(Saved data entries)
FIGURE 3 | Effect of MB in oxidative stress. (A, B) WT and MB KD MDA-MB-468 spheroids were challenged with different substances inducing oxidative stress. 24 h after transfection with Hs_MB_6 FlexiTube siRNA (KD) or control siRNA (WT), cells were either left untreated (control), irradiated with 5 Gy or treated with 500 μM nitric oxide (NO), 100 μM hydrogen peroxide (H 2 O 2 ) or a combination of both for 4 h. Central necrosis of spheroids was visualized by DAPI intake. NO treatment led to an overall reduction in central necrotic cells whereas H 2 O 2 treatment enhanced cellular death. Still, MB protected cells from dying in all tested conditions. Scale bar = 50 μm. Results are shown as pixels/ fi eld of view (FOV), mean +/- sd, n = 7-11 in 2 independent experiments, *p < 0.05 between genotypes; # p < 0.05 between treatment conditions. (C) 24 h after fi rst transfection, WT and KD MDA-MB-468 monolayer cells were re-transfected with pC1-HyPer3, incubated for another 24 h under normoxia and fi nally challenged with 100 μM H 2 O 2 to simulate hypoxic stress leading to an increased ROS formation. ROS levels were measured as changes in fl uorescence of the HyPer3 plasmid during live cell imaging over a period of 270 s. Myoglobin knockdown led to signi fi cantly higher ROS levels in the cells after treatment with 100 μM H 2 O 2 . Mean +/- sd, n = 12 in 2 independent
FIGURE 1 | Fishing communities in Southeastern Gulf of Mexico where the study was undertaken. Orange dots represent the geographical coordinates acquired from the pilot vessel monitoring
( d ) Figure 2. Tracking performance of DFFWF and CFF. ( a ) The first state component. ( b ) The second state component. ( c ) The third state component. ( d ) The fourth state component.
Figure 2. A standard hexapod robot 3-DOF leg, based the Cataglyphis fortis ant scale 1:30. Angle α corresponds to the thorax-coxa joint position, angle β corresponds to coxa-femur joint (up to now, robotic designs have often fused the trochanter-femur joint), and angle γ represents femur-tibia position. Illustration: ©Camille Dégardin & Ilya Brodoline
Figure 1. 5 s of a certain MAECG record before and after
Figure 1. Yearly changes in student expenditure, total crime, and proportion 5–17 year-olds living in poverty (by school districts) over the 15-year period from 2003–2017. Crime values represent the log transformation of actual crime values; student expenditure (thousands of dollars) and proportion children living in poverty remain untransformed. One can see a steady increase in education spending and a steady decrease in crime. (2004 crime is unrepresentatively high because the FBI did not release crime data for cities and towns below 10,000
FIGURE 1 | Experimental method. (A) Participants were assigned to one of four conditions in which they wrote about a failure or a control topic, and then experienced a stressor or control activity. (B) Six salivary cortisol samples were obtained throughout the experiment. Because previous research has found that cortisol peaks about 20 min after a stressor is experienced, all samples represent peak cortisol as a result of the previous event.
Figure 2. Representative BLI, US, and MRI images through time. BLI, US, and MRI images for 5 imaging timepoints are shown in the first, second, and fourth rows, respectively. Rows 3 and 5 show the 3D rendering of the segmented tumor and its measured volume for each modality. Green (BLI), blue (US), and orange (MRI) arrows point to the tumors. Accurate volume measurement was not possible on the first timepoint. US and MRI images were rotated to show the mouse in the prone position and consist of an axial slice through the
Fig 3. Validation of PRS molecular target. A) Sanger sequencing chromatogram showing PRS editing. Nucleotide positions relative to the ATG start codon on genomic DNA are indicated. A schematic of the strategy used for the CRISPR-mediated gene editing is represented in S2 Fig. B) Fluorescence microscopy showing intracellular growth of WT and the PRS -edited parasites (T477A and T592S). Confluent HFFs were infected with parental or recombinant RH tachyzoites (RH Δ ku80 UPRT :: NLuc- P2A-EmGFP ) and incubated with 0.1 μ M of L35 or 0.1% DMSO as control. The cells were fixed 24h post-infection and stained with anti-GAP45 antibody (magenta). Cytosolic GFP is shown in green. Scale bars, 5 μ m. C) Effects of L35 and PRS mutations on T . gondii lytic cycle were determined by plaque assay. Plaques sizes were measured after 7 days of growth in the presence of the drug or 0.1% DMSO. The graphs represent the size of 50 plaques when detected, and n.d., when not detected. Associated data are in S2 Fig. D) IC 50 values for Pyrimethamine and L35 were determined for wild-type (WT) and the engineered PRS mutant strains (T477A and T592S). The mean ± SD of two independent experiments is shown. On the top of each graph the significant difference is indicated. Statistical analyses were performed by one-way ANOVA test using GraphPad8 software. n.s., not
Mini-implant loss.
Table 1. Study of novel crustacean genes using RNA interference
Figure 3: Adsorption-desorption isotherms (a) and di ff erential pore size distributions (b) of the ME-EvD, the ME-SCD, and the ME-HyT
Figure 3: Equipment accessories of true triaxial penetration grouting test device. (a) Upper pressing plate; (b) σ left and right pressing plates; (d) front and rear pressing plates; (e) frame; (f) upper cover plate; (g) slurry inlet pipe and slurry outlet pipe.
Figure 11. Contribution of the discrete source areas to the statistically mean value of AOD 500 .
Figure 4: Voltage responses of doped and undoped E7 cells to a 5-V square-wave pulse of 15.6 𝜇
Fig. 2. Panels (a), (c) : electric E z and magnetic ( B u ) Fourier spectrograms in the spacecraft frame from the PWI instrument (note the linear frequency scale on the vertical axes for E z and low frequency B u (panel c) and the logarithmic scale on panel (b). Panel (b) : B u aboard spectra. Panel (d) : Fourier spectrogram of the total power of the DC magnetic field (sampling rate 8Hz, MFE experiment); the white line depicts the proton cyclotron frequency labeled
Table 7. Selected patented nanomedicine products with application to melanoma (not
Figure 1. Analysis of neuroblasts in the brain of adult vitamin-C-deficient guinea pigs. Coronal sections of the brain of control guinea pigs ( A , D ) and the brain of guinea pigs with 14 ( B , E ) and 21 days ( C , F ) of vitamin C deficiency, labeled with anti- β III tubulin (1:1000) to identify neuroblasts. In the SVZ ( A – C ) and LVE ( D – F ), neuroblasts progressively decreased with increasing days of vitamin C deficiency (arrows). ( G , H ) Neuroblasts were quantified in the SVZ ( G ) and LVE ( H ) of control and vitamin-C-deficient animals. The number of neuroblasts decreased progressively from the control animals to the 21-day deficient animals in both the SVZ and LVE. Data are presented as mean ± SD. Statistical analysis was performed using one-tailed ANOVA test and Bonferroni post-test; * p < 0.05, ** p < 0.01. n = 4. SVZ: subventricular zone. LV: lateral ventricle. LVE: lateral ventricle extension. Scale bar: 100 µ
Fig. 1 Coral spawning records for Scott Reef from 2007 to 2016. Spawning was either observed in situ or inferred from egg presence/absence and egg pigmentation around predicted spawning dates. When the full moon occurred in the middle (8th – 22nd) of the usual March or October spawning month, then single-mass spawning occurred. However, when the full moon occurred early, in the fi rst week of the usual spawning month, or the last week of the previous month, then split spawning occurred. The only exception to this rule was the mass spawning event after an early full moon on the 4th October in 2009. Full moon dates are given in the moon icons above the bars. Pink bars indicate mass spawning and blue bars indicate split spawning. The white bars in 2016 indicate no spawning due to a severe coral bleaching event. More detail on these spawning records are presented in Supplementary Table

**TASK PROMPT:**
From the entries above, print the lines beginning at the one with "Figure 11. Contribution" and stopping after the one with "Table 7. Selected", exactly as written and with nothing else.

**TASK RESULT:**
Figure 11. Contribution of the discrete source areas to the statistically mean value of AOD 500 .
Figure 4: Voltage responses of doped and undoped E7 cells to a 5-V square-wave pulse of 15.6 𝜇
Fig. 2. Panels (a), (c) : electric E z and magnetic ( B u ) Fourier spectrograms in the spacecraft frame from the PWI instrument (note the linear frequency scale on the vertical axes for E z and low frequency B u (panel c) and the logarithmic scale on panel (b). Panel (b) : B u aboard spectra. Panel (d) : Fourier spectrogram of the total power of the DC magnetic field (sampling rate 8Hz, MFE experiment); the white line depicts the proton cyclotron frequency labeled
Table 7. Selected patented nanomedicine products with application to melanoma (not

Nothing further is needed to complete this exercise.